My heart is a black tie affair

My heart is a black tie affair.
Fine crystal tinkles
as I waltz across the floor.

I will find the long dress
that came to me
when my mother broke.

It’s hard to look good
when you’re shaking.
What shoes do you wear?

* * *

Today’s prompt on the NaPoWriMo website was all about things lost and found. When I sat down to write, I couldn’t remember having lost that many things. But the list of things I’ve given away over the years (and now wish I still had) is a long one. It was out of this space that today’s poem emerged.

The visuals of this piece were very much influenced by the Season of Contrast that is going on at Get Messy at the moment. I really enjoyed sticking with the starkness of black and white. I think this may be my most minimal art journaling spread yet!

Experience 


Today I sat down to work on a poem and this happened instead. I can’t claim it’s a poem but I can’t claim that it’s not, either! This poem/art journaling journey is taking on a life of its own. 

Laundry Day


This piece began life as a longer poem (see below) and ended up as something more closely resembling a surreal 1950s advert. What can I say? The creative process is mysterious…
* * *

Laundry day

I carry the dirty rags down
with planks and bags
bought long ago
when we sunbathed naked.

Our wash contains no grass,
no plants, no eucalyptus trees.
There’s nothing worse
than bark peeling off in the machine.

There’s a lot of water in the end.
This isn’t efficient
but the clothes emerge
soft and beautiful as a willow.

When the buzzer goes
it can be very disturbing –
paws raised, saws ready,
I am big enough to hold it.

I carry the neighbours
back up the stairs in baskets
and hang them
on the rail in my bedroom.

The garden men,
chipped away by night,
keep watch over foxes
and cats in the coat cupboard.

Storm

Storm.
Treading water in the too much world,
an ember of my heart is optimistic.
She tells me,
despite the relentless weather,
it matters.

* * *

Today’s poem is inspired by the Season of Contrast which just began today over at Get Messy. The inky drips background and scribbled handwriting were inspired by @tanyaleekahler ‘s awesome Messy Pages class. This was my first time using high flow acrylics and I can now safely say that I’m hooked on these wonderful paints!

Jewel

Jewel

Your deeper brain
has the intelligence
of a mythological creature –
neon curves in full bloom,
explosion of lines at sunrise.
Disappear within its mysterious dance.

Today’s poem was made using words cut out from a newspaper and one of the Neocolor backgrounds I made in Tanyalee Khaler’s Messy Pages class. Here’s a glimpse of the original background:


I’m posting this poem after midnight.
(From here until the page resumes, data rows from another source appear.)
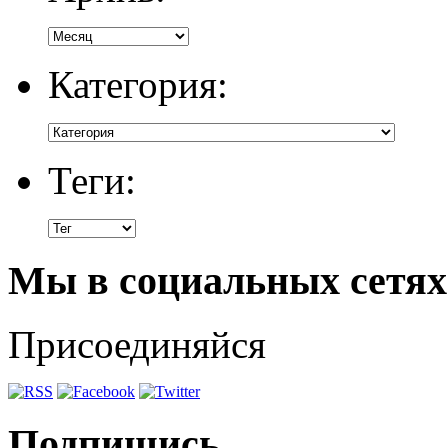
Категория:
Теги:
Мы в социальных сетях
Присоединяйся
Подпишись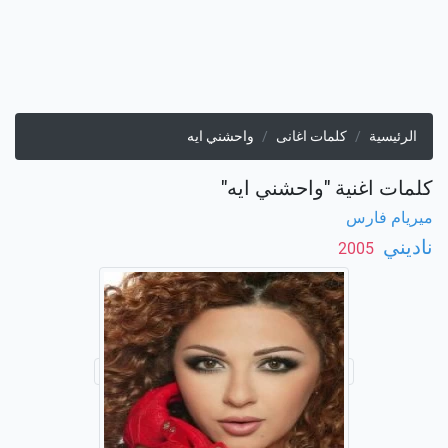
الرئيسية
كلمات اغانى
واحشني ايه
كلمات اغنية "واحشني ايه"
ميريام فارس
ناديني
‏ 2005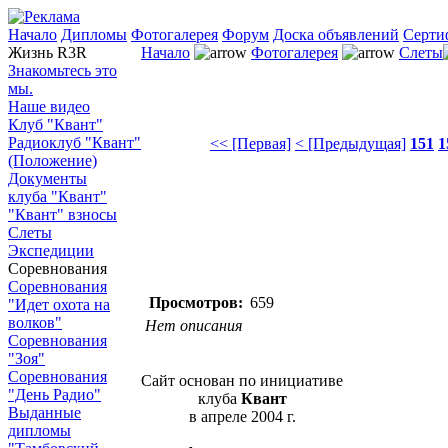
Начало
Дипломы
Фотогалерея
Форум
Доска объявлений
Серти
Жизнь R3R
Начало
Фотогалерея
Слеты
Знакомьтесь это
мы.
Наше видео
Клуб "Квант"
Радиоклуб "Квант"
<< [Первая]
< [Предыдущая]
151
1
(Положение)
Документы
клуба "Квант"
"Квант" взносы
Слеты
Экспедиции
Соревнования
Соревнования
Просмотров:
659
"Идет охота на
волков"
Нет описания
Соревнования
"Зоя"
Соревнования
Сайт основан по инициативе
"День Радио"
клуба
Квант
Выданные
в апреле 2004 г.
дипломы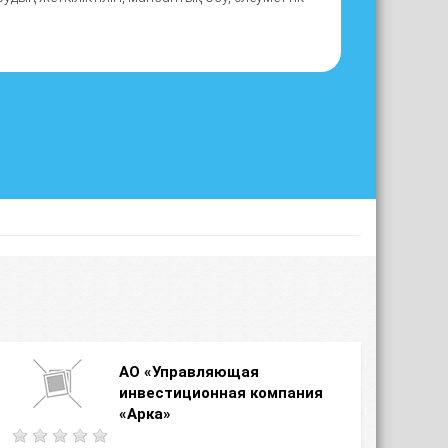
АО «Управляющая
инвестиционная компания
«Арка»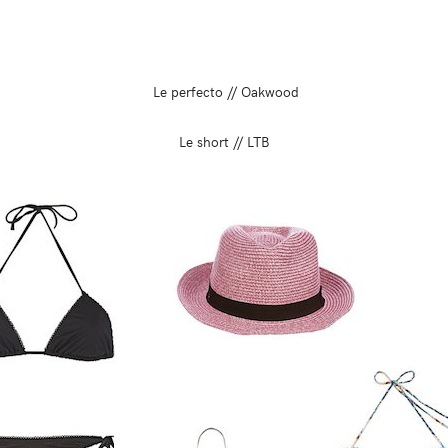
Le perfecto // Oakwood
Le short // LTB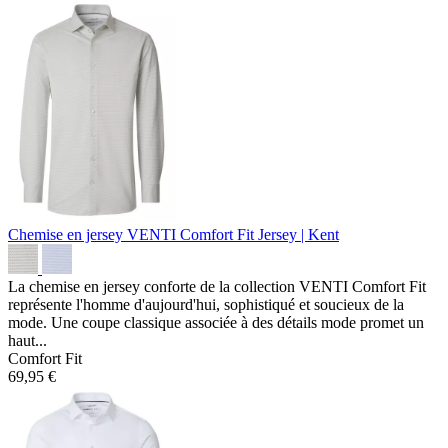
Chemise en jersey VENTI Comfort Fit
Jersey | Kent
La chemise en jersey conforte de la collection VENTI Comfort Fit
représente l'homme d'aujourd'hui, sophistiqué et soucieux de la
mode. Une coupe classique associée à des détails mode promet un
haut...
Comfort Fit
69,95 €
But it’s still April 2nd somewhere!

Step right up!

Step Right Up

(A Sad Circus Tale)

Sold by her mother
to an acrobatic clown,
the scarred town,
stray dog
solitude
of her fluid fingers
evoke the night cries
of the high-wire.
It is a brilliant circus skill
to overcome
one’s memories
until tomorrow.

* * *

Step right up! Step right up! NaPoWriMo has officially begun! Behold all manner of poetic marvels!

I had so much fun with today’s poem: I took the piece of newspaper I had been using as scrap beneath my paints yesterday and chose the first article I saw as material for a blackout poem. Fortunately for me, the article in question was about a circus show, complete with fabulous photograph of an accordion-playing fool on a unicycle.
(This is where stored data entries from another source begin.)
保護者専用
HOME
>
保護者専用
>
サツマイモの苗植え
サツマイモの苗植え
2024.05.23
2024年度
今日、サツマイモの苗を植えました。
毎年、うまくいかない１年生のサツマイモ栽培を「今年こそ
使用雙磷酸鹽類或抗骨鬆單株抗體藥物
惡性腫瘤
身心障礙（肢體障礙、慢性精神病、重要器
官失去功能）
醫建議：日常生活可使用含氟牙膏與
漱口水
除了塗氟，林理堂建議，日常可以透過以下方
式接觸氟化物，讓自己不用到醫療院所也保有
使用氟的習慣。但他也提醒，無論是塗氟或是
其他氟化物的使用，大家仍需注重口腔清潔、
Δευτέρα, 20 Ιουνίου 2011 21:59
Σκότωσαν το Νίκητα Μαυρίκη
I chose one of the backgrounds I had prepared during Tanyalee Khaler’s wonderful Messy Pages class, stuck down my bits of newspaper and went on from there: gesso, circus fonts, bicycle stamps and silver stars. I knew things were getting pretty out of hand when I started adding glitter. Today is officially the first day I have ever added glitter to a poem.

Just to give you an idea of how far an art journaling page can travel from start to finish, here’s a glimpse of the original background:

If today’s experience is anything to go by, the combination of poetry and art journaling opens up a whole new array of possibilities. I’m so excited to see what the rest of this month will bring!